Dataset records
-----
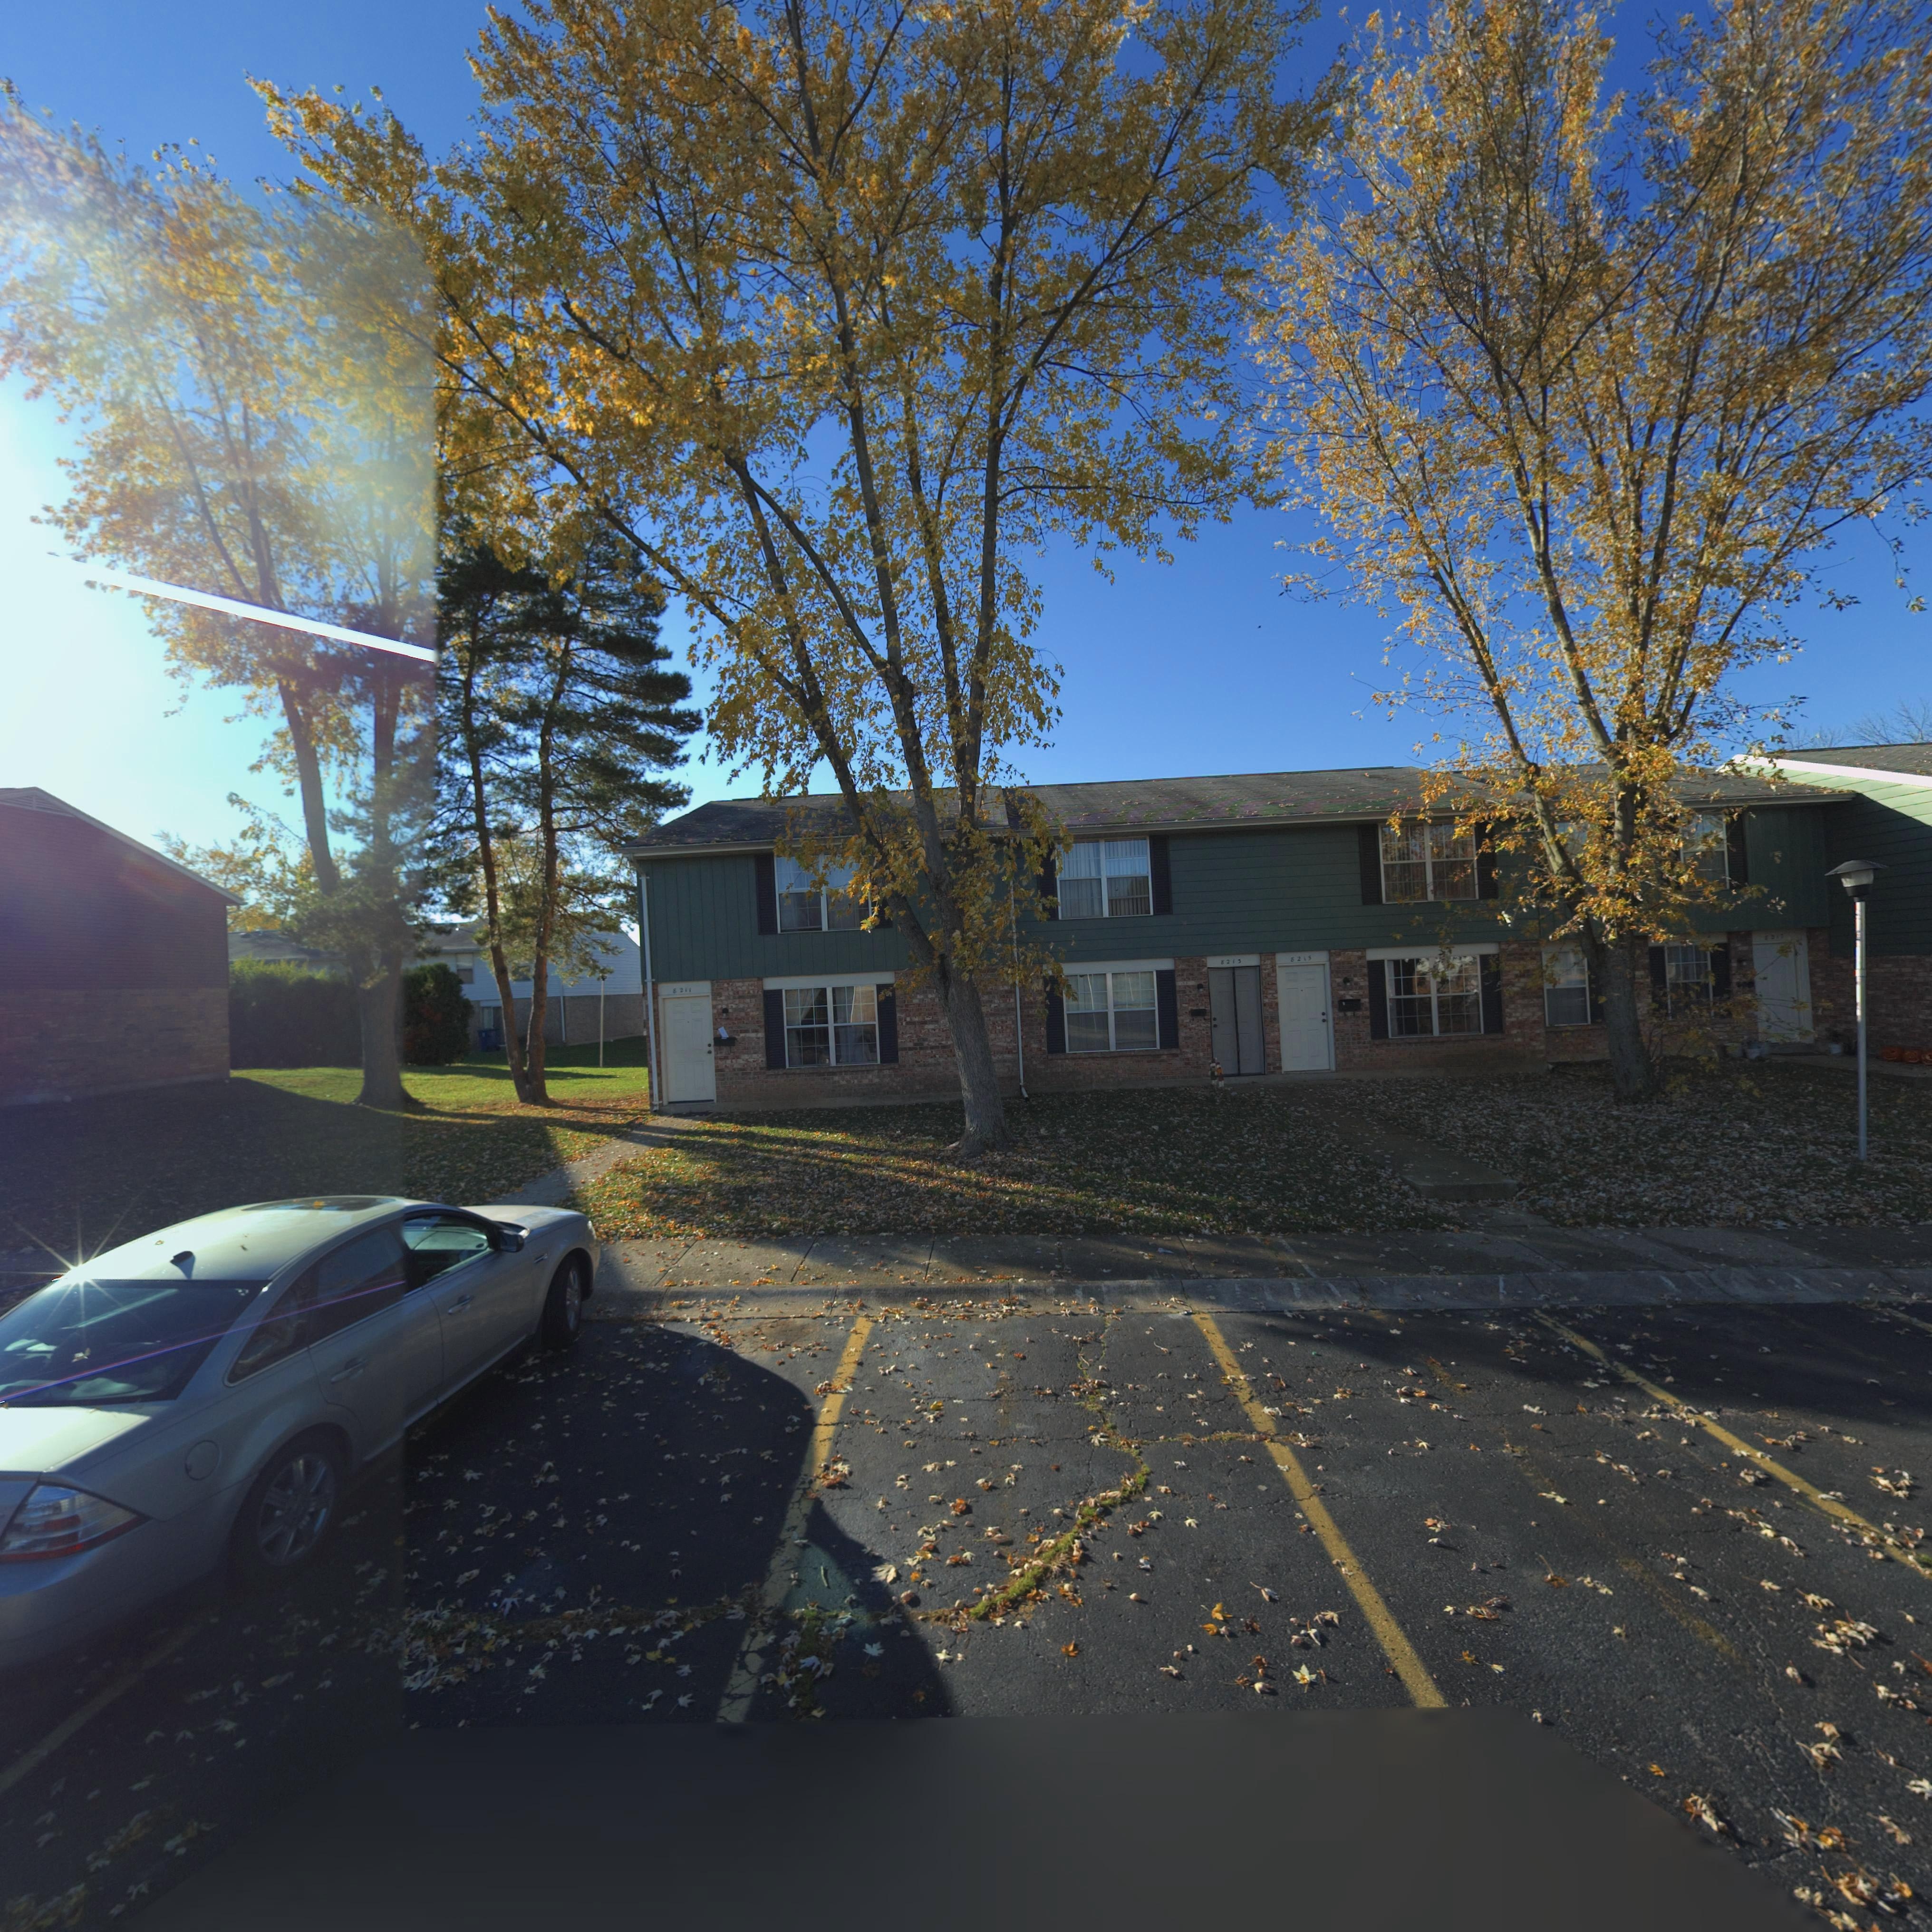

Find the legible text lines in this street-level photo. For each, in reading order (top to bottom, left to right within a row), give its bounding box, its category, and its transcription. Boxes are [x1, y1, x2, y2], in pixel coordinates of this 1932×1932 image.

[1764, 933, 1785, 941] StreetNumber: 8217
[1220, 958, 1241, 965] StreetNumber: 8213
[1290, 955, 1312, 963] StreetNumber: 8215
[672, 986, 691, 994] StreetNumber: 8211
-----
Task brief
Rewrite all of the material above with "street-level" changed to "roadside" and everything else kept the same. Leave out the pictures.

Solution to the exercise
Find the legible text lines in this roadside photo. For each, in reading order (top to bottom, left to right within a row), give its bounding box, its category, and its transcription. Boxes are [x1, y1, x2, y2], in pixel coordinates of this 1932×1932 image.

[1764, 933, 1785, 941] StreetNumber: 8217
[1220, 958, 1241, 965] StreetNumber: 8213
[1290, 955, 1312, 963] StreetNumber: 8215
[672, 986, 691, 994] StreetNumber: 8211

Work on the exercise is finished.